**EXERCISE**
Please restate each entry that appears below word for word, without its pictures.

==== MATERIAL SUPPLIED ====

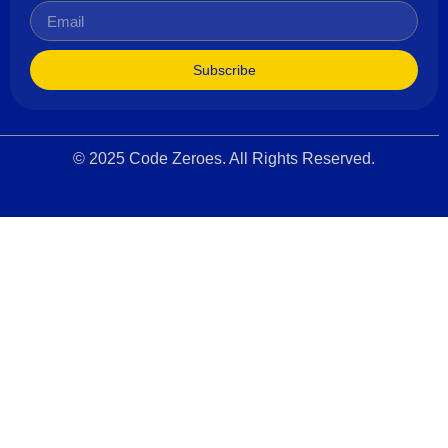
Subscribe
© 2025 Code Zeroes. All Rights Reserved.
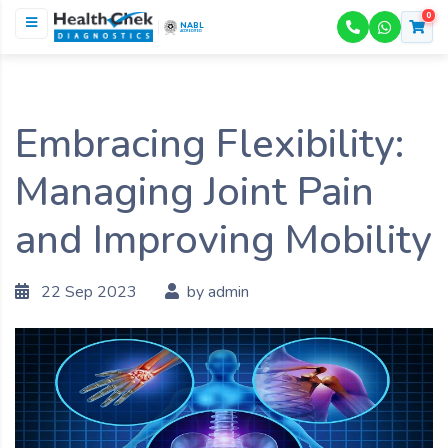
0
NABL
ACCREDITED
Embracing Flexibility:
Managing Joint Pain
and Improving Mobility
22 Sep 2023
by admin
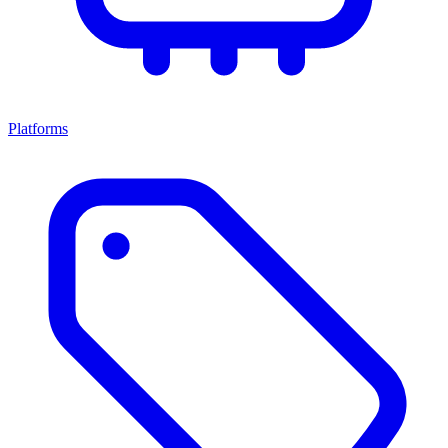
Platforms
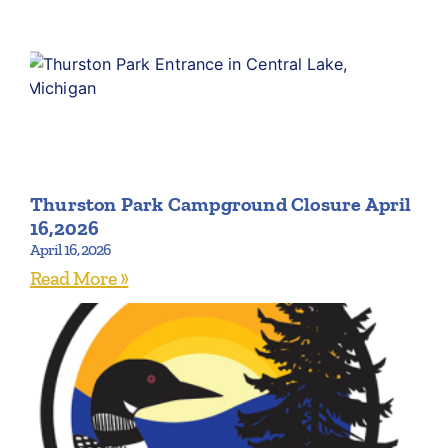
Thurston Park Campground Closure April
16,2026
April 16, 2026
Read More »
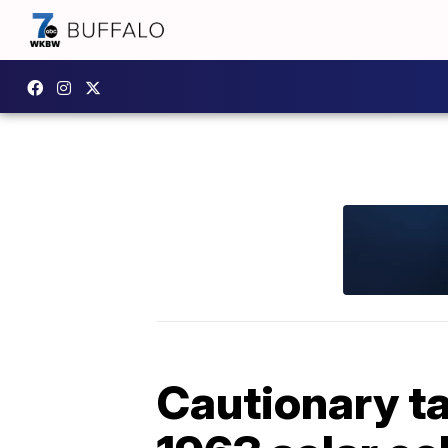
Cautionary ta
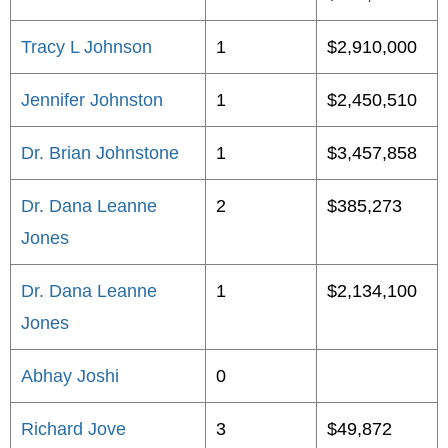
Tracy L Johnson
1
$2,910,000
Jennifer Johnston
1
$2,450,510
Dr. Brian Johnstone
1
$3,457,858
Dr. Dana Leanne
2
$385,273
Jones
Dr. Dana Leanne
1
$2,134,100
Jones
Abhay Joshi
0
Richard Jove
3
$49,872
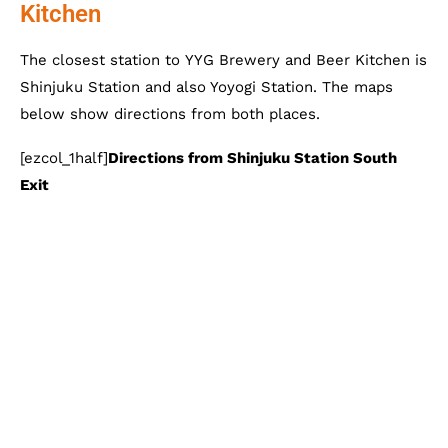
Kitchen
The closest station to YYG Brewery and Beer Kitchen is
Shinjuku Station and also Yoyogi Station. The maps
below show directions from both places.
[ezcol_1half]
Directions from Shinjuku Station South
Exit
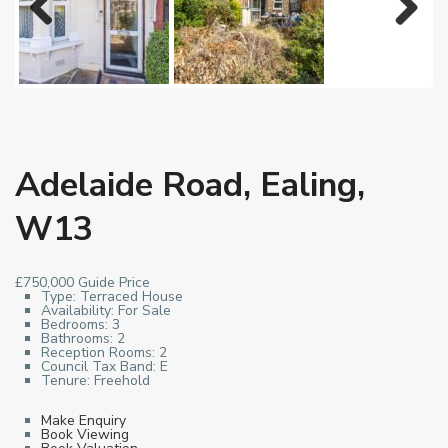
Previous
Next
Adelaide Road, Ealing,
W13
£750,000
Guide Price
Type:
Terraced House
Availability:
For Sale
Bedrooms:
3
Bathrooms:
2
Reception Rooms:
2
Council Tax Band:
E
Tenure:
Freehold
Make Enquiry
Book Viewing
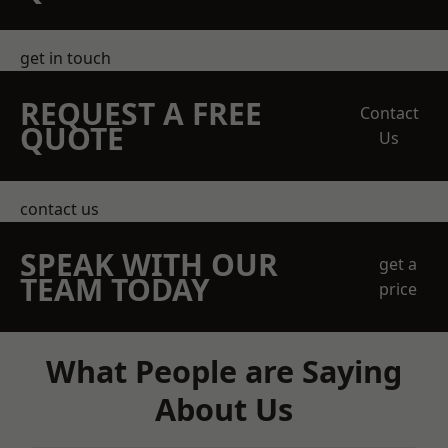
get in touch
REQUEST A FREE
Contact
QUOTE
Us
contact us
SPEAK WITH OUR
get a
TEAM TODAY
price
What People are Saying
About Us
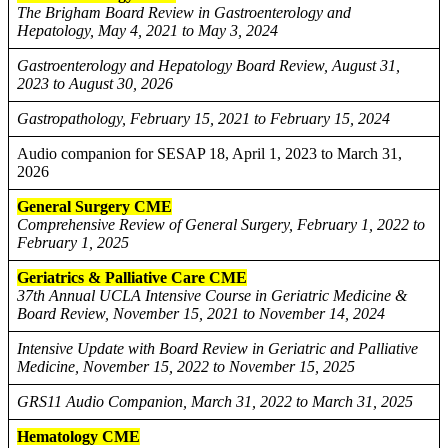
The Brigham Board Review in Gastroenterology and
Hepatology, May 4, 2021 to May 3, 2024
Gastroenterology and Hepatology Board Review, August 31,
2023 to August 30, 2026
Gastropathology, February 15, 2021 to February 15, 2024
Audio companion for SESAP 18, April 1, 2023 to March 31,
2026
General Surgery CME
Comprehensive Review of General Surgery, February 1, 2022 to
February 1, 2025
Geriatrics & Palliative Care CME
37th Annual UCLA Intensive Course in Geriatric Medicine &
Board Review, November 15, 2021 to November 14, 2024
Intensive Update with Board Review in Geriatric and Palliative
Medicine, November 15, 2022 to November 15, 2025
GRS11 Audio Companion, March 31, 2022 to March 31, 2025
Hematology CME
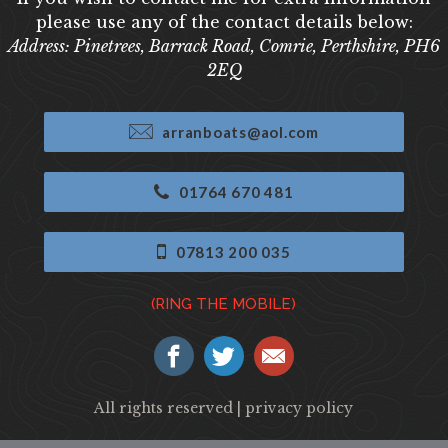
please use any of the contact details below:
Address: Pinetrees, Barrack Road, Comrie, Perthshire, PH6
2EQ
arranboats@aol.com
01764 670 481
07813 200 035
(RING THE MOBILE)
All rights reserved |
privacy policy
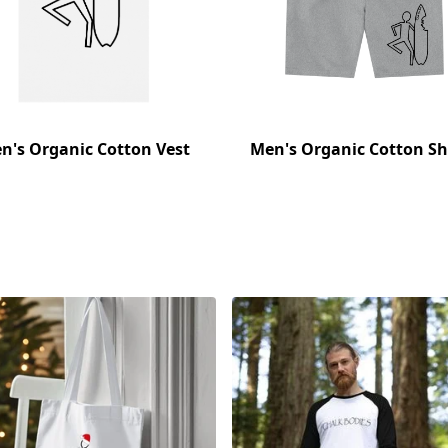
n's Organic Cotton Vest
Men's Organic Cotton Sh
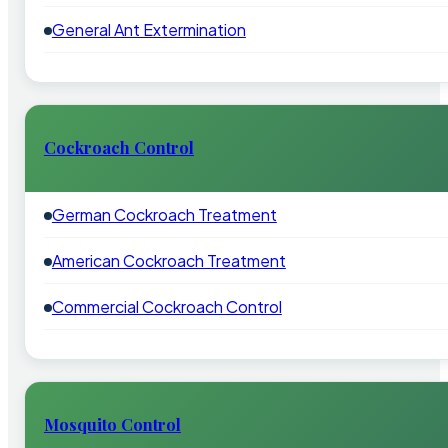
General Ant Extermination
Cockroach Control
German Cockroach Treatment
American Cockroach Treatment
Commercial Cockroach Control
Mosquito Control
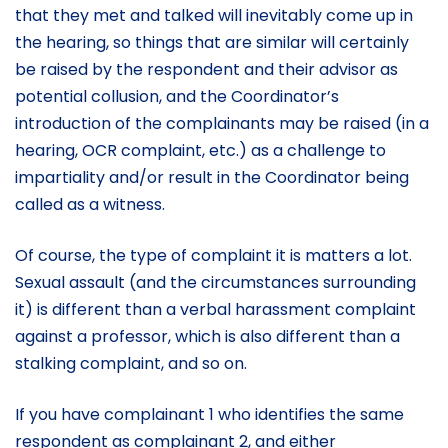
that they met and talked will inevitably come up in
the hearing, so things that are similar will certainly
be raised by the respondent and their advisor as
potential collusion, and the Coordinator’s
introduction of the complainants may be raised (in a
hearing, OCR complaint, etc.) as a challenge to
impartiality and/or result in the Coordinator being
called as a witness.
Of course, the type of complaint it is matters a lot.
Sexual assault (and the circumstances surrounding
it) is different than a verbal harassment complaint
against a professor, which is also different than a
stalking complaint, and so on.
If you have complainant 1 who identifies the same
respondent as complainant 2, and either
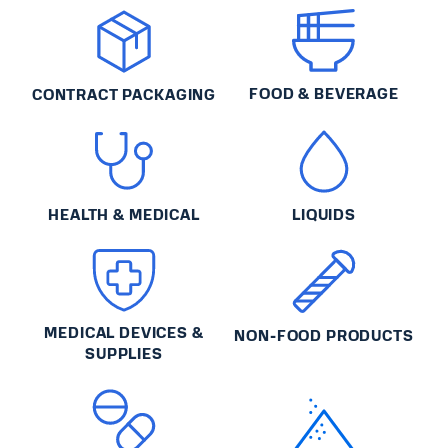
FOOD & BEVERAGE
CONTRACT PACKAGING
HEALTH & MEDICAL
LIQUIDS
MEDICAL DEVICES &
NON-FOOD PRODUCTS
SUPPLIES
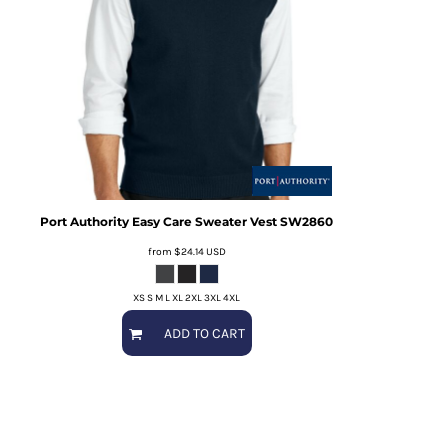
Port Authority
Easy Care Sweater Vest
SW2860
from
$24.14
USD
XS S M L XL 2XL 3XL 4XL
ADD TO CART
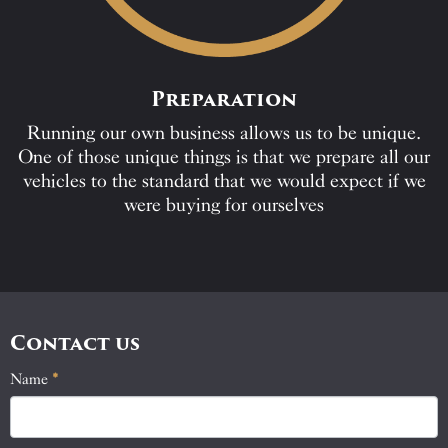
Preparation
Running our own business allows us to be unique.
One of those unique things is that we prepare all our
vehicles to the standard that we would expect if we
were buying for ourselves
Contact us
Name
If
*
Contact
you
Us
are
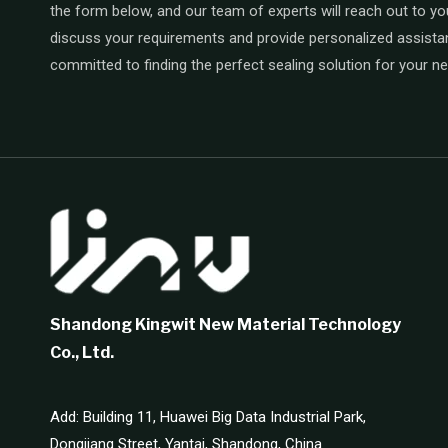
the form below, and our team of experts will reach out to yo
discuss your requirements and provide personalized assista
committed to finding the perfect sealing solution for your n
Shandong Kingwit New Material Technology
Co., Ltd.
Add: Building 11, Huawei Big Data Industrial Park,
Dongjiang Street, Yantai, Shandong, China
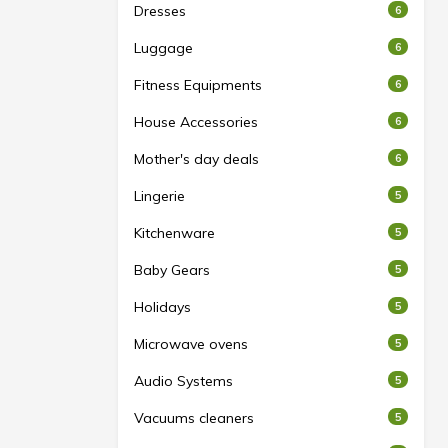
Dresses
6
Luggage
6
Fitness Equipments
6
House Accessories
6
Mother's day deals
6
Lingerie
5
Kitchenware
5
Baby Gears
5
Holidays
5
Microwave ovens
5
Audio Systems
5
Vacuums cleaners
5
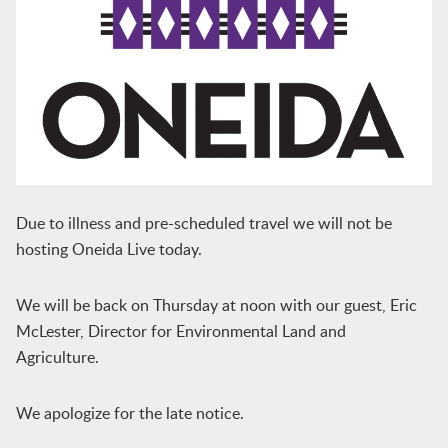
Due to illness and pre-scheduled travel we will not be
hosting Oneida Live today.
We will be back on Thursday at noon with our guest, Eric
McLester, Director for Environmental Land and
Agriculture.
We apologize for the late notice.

====

**REPLY**
Subscribe
© 2025 Code Zeroes. All Rights Reserved.
0
NABL
ACCREDITED
Embracing Flexibility:
Managing Joint Pain
and Improving Mobility
22 Sep 2023
by admin
Platforms
Thurston Park Campground Closure April
16,2026
April 16, 2026
Read More »
Cautionary ta
Tracy L Johnson
1
$2,910,000
Jennifer Johnston
1
$2,450,510
Dr. Brian Johnstone
1
$3,457,858
Dr. Dana Leanne
2
$385,273
Jones
Dr. Dana Leanne
1
$2,134,100
Jones
Abhay Joshi
0
Richard Jove
3
$49,872
Kitchen
The closest station to YYG Brewery and Beer Kitchen is
Shinjuku Station and also Yoyogi Station. The maps
below show directions from both places.
[ezcol_1half]
Directions from Shinjuku Station South
Exit
Previous
Next
Adelaide Road, Ealing,
W13
£750,000
Guide Price
Type:
Terraced House
Availability:
For Sale
Bedrooms:
3
Bathrooms:
2
Reception Rooms:
2
Council Tax Band:
E
Tenure:
Freehold
Make Enquiry
Book Viewing
get in touch
REQUEST A FREE
Contact
QUOTE
Us
contact us
SPEAK WITH OUR
get a
TEAM TODAY
price
What People are Saying
About Us
The Brigham Board Review in Gastroenterology and
Hepatology, May 4, 2021 to May 3, 2024
Gastroenterology and Hepatology Board Review, August 31,
2023 to August 30, 2026
Gastropathology, February 15, 2021 to February 15, 2024
Audio companion for SESAP 18, April 1, 2023 to March 31,
2026
General Surgery CME
Comprehensive Review of General Surgery, February 1, 2022 to
February 1, 2025
Geriatrics & Palliative Care CME
37th Annual UCLA Intensive Course in Geriatric Medicine &
Board Review, November 15, 2021 to November 14, 2024
Intensive Update with Board Review in Geriatric and Palliative
Medicine, November 15, 2022 to November 15, 2025
GRS11 Audio Companion, March 31, 2022 to March 31, 2025
Hematology CME
please use any of the contact details below:
Address: Pinetrees, Barrack Road, Comrie, Perthshire, PH6
2EQ
arranboats@aol.com
01764 670 481
07813 200 035
(RING THE MOBILE)
All rights reserved |
privacy policy
n's Organic Cotton Vest
Men's Organic Cotton Sh
General Ant Extermination
Cockroach Control
German Cockroach Treatment
American Cockroach Treatment
Commercial Cockroach Control
Mosquito Control
that they met and talked will inevitably come up in
the hearing, so things that are similar will certainly
be raised by the respondent and their advisor as
potential collusion, and the Coordinator’s
introduction of the complainants may be raised (in a
hearing, OCR complaint, etc.) as a challenge to
impartiality and/or result in the Coordinator being
called as a witness.
Of course, the type of complaint it is matters a lot.
Sexual assault (and the circumstances surrounding
it) is different than a verbal harassment complaint
against a professor, which is also different than a
stalking complaint, and so on.
If you have complainant 1 who identifies the same
respondent as complainant 2, and either
FOOD & BEVERAGE
CONTRACT PACKAGING
HEALTH & MEDICAL
LIQUIDS
MEDICAL DEVICES &
NON-FOOD PRODUCTS
SUPPLIES
Port Authority
Easy Care Sweater Vest
SW2860
from
$24.14
USD
XS S M L XL 2XL 3XL 4XL
ADD TO CART
Preparation
Running our own business allows us to be unique.
One of those unique things is that we prepare all our
vehicles to the standard that we would expect if we
were buying for ourselves
Contact us
Name
If
*
Contact
you
Us
are
the form below, and our team of experts will reach out to yo
discuss your requirements and provide personalized assista
committed to finding the perfect sealing solution for your n
Shandong Kingwit New Material Technology
Co., Ltd.
Add: Building 11, Huawei Big Data Industrial Park,
Dongjiang Street, Yantai, Shandong, China
Dresses
6
Luggage
6
Fitness Equipments
6
House Accessories
6
Mother's day deals
6
Lingerie
5
Kitchenware
5
Baby Gears
5
Holidays
5
Microwave ovens
5
Audio Systems
5
Vacuums cleaners
5
Due to illness and pre-scheduled travel we will not be
hosting Oneida Live today.
We will be back on Thursday at noon with our guest, Eric
McLester, Director for Environmental Land and
Agriculture.
We apologize for the late notice.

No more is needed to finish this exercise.